Orden, rutina. Sí, le gustaba todo eso. Su vida era una vida ordenada, rutinaria. ¿Cómo iba a educar a una hermana de diez años si ella sólo tenía dieciocho cuando se quedaron solas? De hecho, comparada con Lucy y quizá precisamente por eso, Tessa siempre había tenido la cabeza sobre los hombros. Y sus padres solían alabarla por ello. Lucy era la hermana guapa y Tessa la responsable, en la que se podía confiar.

Hasta que el coche de sus padres chocó contra un árbol una noche, cuando volvían a casa. Ella lloró amargamente su pérdida y sí, usó el orden y la rutina para soportar aquel duro golpe.

Tessa parpadeó ante la repentina intrusión del pasado. Curtis la estaba mirando fijamente.

–¿No está de acuerdo conmigo?

–En parte, quizá.

–Quiero decir que usted es el director de una empresa importante. Supongo que habrá cierta rutina, cierto orden en el trabajo. No me diga que trabaja cuando le apetece y luego cruza los dedos para que todo salga bien.

Curtis soltó una carcajada.

–No, me temo que no es así. Eso no funciona en el trabajo, aunque suena divertido.

Tessa tembló. ¿Divertido? ¿No saber lo que uno iba a hacer de un día para otro? De eso nada.

–¿No está de acuerdo? Bueno, da igual. ¿Cuántos años estuvo trabajando en esa otra empresa?

–Nueve –contestó ella.

–¿Y cuántos años tiene?

–Veintiocho.

–¿Ha estado nueve años en la misma empresa?

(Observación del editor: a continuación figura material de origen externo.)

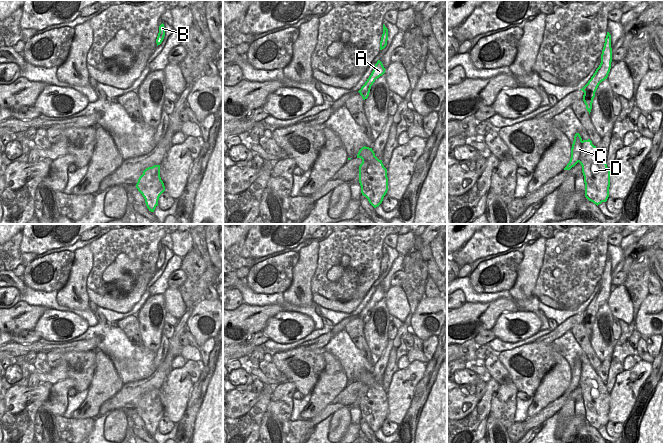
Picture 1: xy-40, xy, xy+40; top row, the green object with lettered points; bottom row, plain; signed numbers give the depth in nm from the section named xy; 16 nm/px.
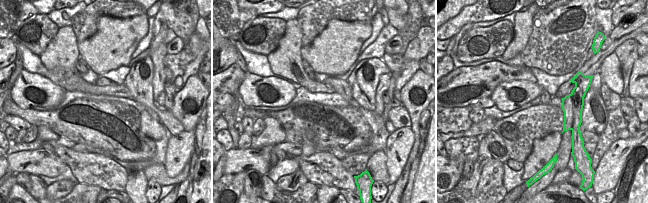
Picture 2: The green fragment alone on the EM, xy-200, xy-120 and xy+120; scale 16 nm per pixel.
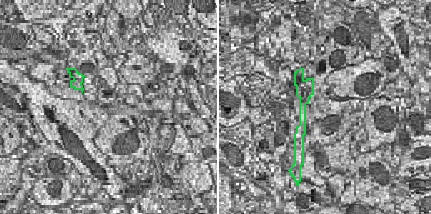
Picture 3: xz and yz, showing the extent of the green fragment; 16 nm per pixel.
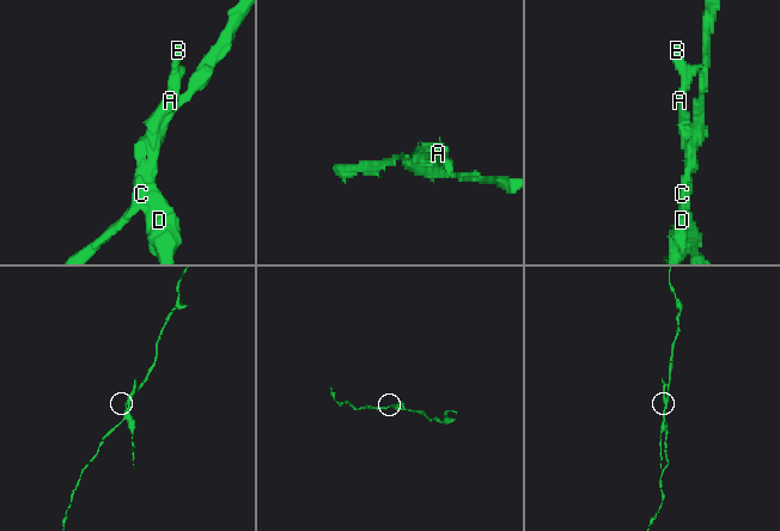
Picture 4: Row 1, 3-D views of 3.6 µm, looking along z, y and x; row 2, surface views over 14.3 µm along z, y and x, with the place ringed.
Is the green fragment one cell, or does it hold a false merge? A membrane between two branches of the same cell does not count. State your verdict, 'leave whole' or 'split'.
split

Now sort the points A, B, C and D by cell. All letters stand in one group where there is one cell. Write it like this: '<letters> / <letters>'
A B D / C

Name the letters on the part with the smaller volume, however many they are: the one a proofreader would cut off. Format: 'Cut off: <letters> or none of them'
Cut off: A, B, D

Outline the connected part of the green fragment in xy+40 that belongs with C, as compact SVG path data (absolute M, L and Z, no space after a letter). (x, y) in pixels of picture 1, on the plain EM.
M576 357L574 360L574 365L571 372L571 382L564 394L570 394L578 386L580 386L580 378L582 373L582 362L579 357Z

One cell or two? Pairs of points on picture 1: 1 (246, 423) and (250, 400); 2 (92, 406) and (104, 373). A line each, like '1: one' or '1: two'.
1: two
2: one

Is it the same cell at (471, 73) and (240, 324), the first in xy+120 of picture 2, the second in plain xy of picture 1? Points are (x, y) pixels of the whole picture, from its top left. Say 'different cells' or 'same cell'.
same cell

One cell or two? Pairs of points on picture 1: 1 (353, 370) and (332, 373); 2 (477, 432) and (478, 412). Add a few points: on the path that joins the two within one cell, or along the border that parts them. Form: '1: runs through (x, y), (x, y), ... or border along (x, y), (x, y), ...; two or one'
1: border along (329, 353), (339, 361), (348, 381); two
2: runs through (477, 427), (478, 417); one

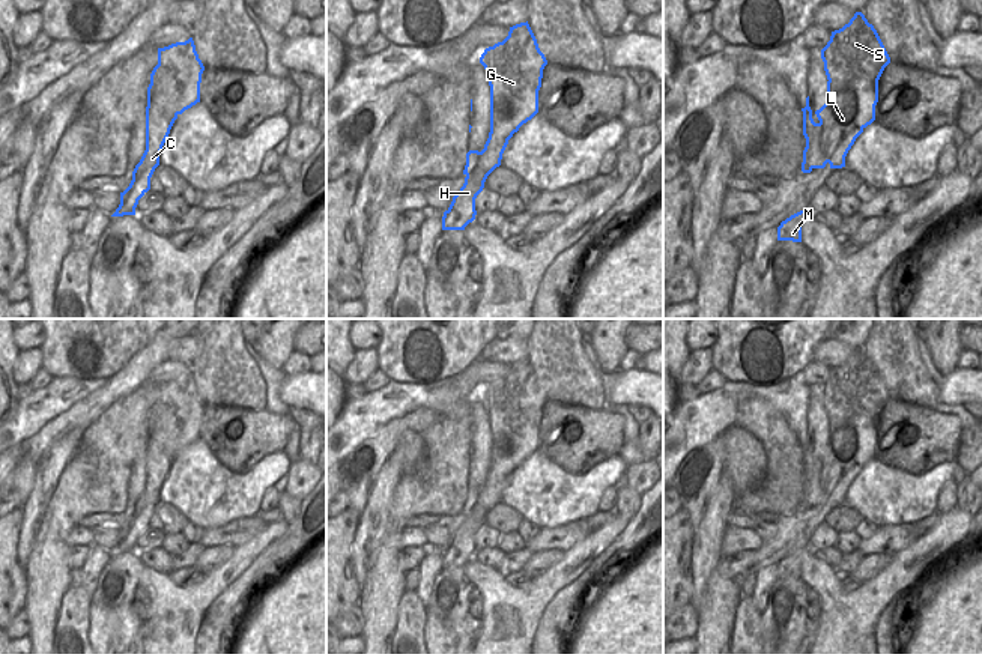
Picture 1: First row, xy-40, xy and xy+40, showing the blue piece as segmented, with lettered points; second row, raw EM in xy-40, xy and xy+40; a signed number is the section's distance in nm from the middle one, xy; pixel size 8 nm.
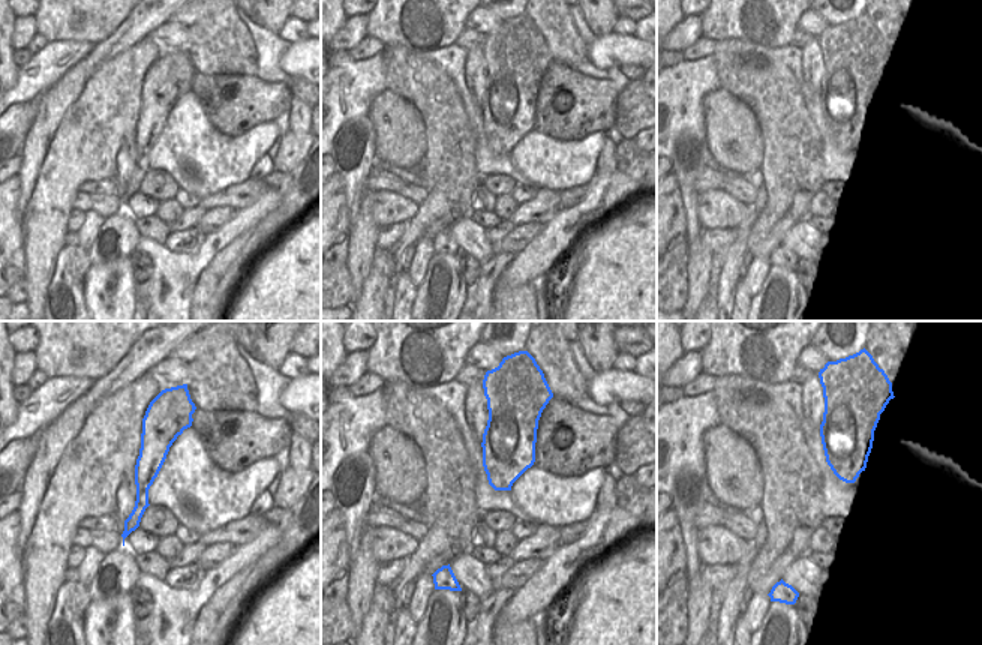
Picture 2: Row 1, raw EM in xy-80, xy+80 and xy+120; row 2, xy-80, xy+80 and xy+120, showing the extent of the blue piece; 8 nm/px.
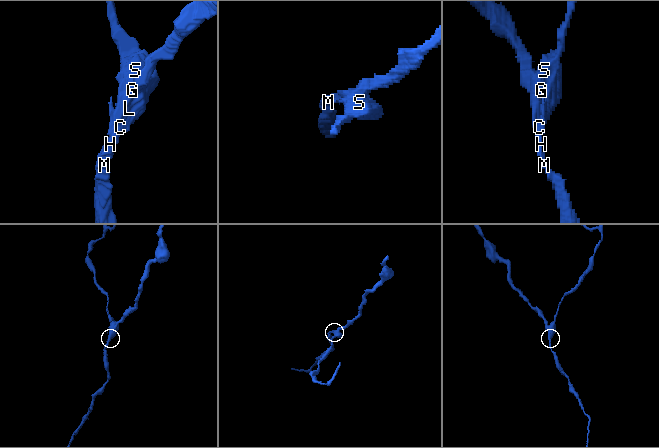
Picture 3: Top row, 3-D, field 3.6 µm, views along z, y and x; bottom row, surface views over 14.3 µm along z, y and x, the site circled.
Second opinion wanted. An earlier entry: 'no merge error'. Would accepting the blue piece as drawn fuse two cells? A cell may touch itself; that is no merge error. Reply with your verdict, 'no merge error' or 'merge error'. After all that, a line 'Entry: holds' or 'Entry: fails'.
merge error
Entry: fails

–Pues sí. Y tengo mucha experiencia –contestó Tessa, nerviosa.

–No lo dudo.

–Perdone, pero pensé que me habían dado el puesto. Creí que su madre...

–Ésta es una empresa familiar. La dirijo yo, pero mi madre y mi hermano me dan algún consejo de vez en cuando. Mi madre estaba muy interesada en contratar una secretaria para mí y supongo que le contó por qué.

–Sí, bueno, me dijo que algunas de las secretarias que había tenido eran... poco eficaces.

–Seguro que no usó una descripción tan discreta.

Tessa se apartó el pelo de la cara. Tenía el pelo suave, liso, de color castaño, y solía caérsele sobre la cara si no lo llevaba sujeto. Aquel día, por consejo de Lucy, se lo había dejado suelto para no parecer una maestra de escuela. Ahora, por alguna extraña razón, lo lamentaba. Necesitaba la protección que le daba su aspecto serio y formal.

–Seguro que le dijo que eran unas frescas –añadió Curtis, apoyando los brazos en la mesa. Tenía los antebrazos fuertes, cubiertos de vello oscuro–. Pero a mí me gustan las chicas guapas. ¿Cómo puedo explicárselo?

El corazón de Tessa dio un vuelco.

–Pues... no sé.

–La mía no es una empresa a la antigua. El mundo de la informática es más creativo, más moderno que el mundo de la contabilidad. Mis otras secretarias no eran muy hábiles con el ordenador, pero sabían lo que tenían que hacer.

–Su madre me dijo que la última sólo estuvo seis semanas.

–Ah, es verdad. Fifi tenía ciertas dificultades con las tareas más básicas...

–¿Fifi? –repitió Tessa–. ¿Está diciendo que yo no puedo trabajar para usted porque no tengo los atributos físicos que usted cree necesarios en una secretaria?

–Le estoy diciendo que lo que no quiero es una persona adicta a horarios y a las reglas. Pero, por supuesto, la compensaré por los inconvenientes.

–¿Inconvenientes? –repitió Tessa–. He dejado mi trabajo pensando que tenía otro. No puede echarme a la calle como si fuera una pordiosera...

–¿Echarla a la calle como si fuera una pordiosera? –repitió él, con una sonrisa en los labios.

–¡Esto no tiene ninguna gracia, señor Díaz!